Despite the sometimes over-indulgent choice of editing and the ever-present soundtrack the film still manages to capture that pulsating realism of modern life through simple gestures, looks, words and silences as the similarities and (many) differences are exposed.

But just when you are about to think “is this film going to be just a long montage sequence?”, then the film suddenly slows down and you are actually treated to real moments into people’s life (well, I say “real”, obviously there’s a camera filming so I suppose it’s “a version of reality”, but that doesn’t diminish its value nor its emotional impact on the audience).

For example, quite early on a little boy of probably 4 is woken up by his dad who’s filming the whole thing (I seem to remember they were in Japan or thereabout): we stay with them for a while as they talk about seemingly mundane things: the boy is incredibly sweet,  the house is strangely messy. Then dad says “let’s go and say ‘hi’ to mom”. They move to a corner of a room where we see for the first time a little shrine with a picture of a woman. Together they light an incense and pay their little morning tribute to the mom.

It’a quiet moment that tell a thousand words: no need for commentary or any explanation. It’s clear these two have been doing this for a while. It’s clear they are incredibly close to each other. Mom is gone. They are both alone, but they have each other… We fill the gaps in an instant. It’s an incredibly poignant moment. This time there is no music playing underneath. The director knows when to manipulate its audience and when he should take a step back and let us make our own mind and feel what we want to feel.

Life in a day is full of simple moments like this one. So simple and yet so powerful.

Don’t worry, there are a lot of laugh-out-loud moments too.

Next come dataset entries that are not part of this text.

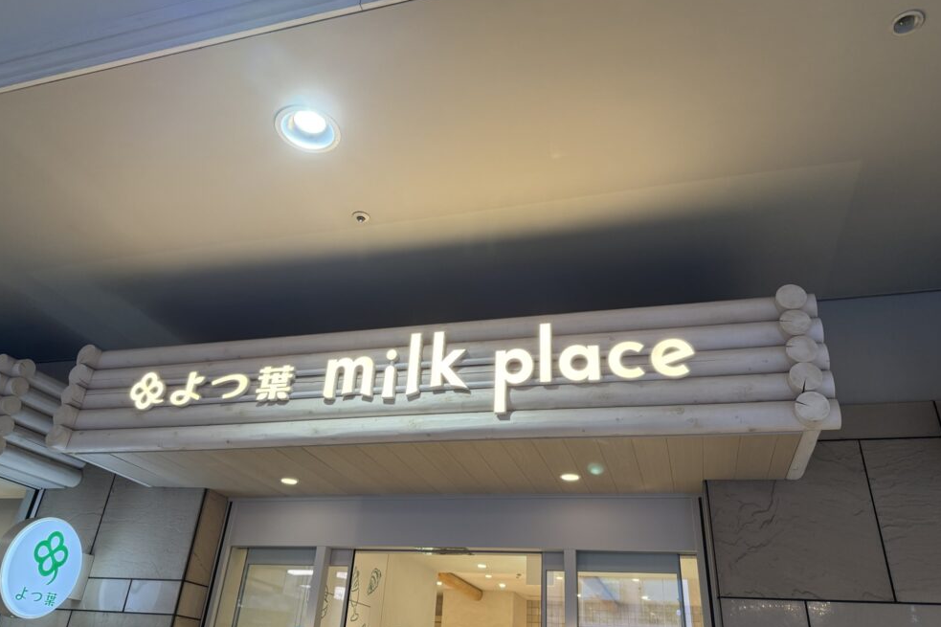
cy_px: 294
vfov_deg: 49.5
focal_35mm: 26
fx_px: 679
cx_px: 455
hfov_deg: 69.4
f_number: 1.78
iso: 160
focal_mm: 6.76
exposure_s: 1/100
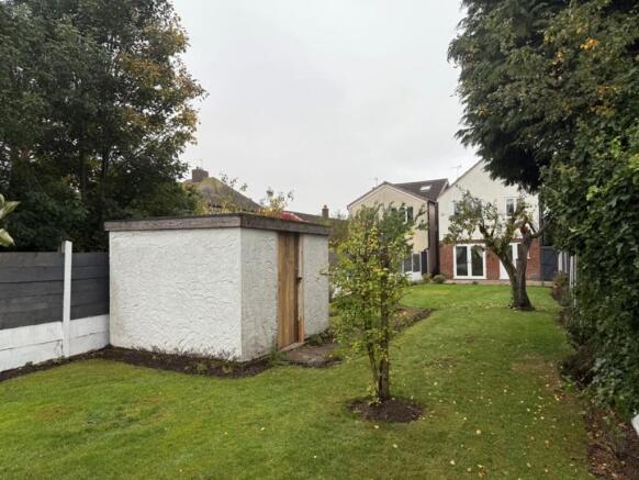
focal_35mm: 24
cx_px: 320
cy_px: 240
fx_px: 443
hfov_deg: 71.6
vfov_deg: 56.9
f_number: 1.78
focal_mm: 6.76
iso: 80
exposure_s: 1/632
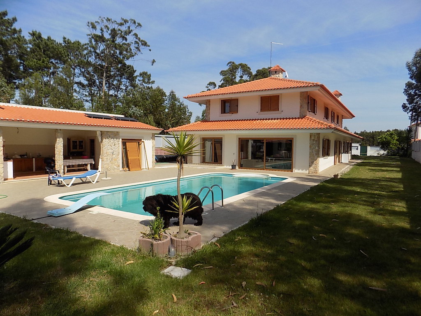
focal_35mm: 23
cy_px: 158
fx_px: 280
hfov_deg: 73.9
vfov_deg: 58.9
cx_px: 210
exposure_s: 1/1250
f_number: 3.1
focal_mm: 4
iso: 80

Generally speaking the film is edited in such a way that shows a certain optimism that comes with the beginning of a new day and yet is some cases, this fades away for some as we approach sunset and go through the night by which time loneliness takes over the weakest ones. It’s a beautifully constructed device, which might be a bit contrived but it works perfectly.

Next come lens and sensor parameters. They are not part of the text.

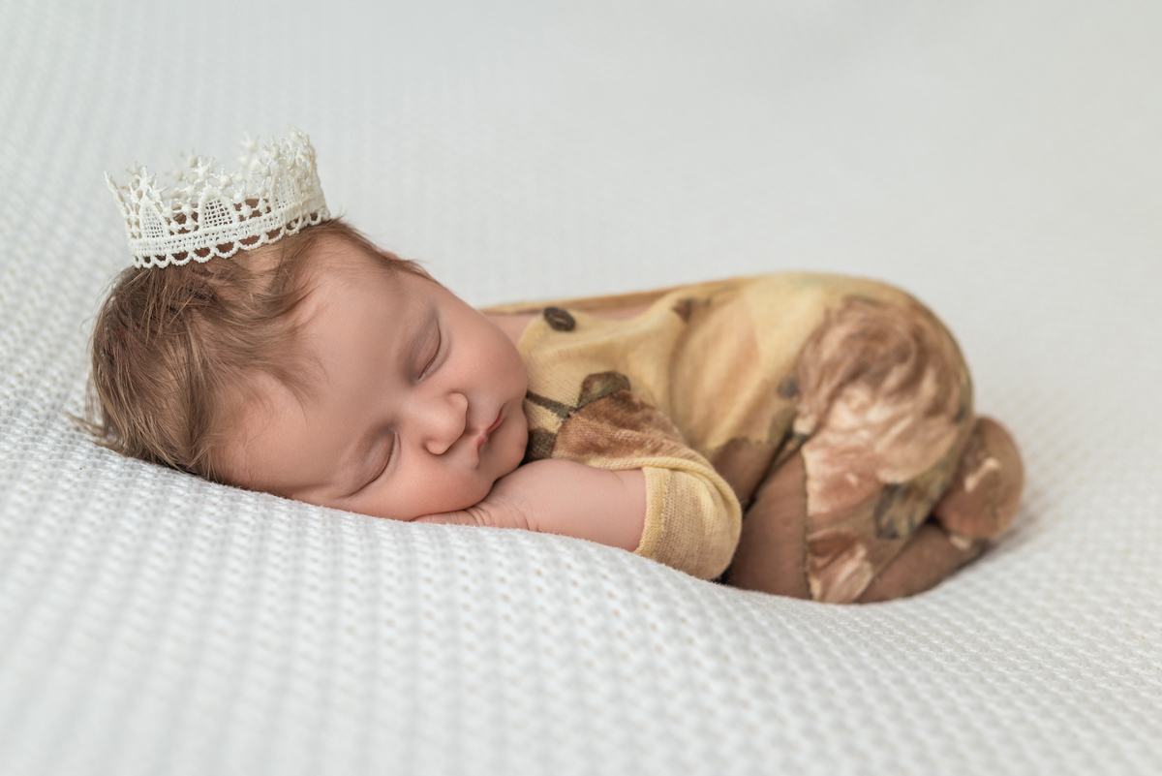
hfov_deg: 39.6
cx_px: 581
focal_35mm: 50
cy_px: 388
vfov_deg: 27.0
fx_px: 1614
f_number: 3.5
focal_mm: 50
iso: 100
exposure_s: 1/250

In the end, this is a film about everything: rich countries and poor countries, smiles and tears (quite a lot in my case, I must confess), day and night, life and death, animals and humans, man and women, whites, blacks, gays, straights, children and very old people, happiness and desperation.  We are all there, with our fears, our idiosyncrasies, our routines, our doubts, our weaknesses…

Everybody will come out of it and will probably remember something different. Each of us might identify with a different moment in the film. One thing is certain: you will never forget it.

It might not be a complete masterpiece, but there is so much good stuff in it that makes you forget the slightly sugary moments and the most heavy handed ones.

This was my favorite film of the year so far and definitely the most intense emotional experience I’ve had in a long time.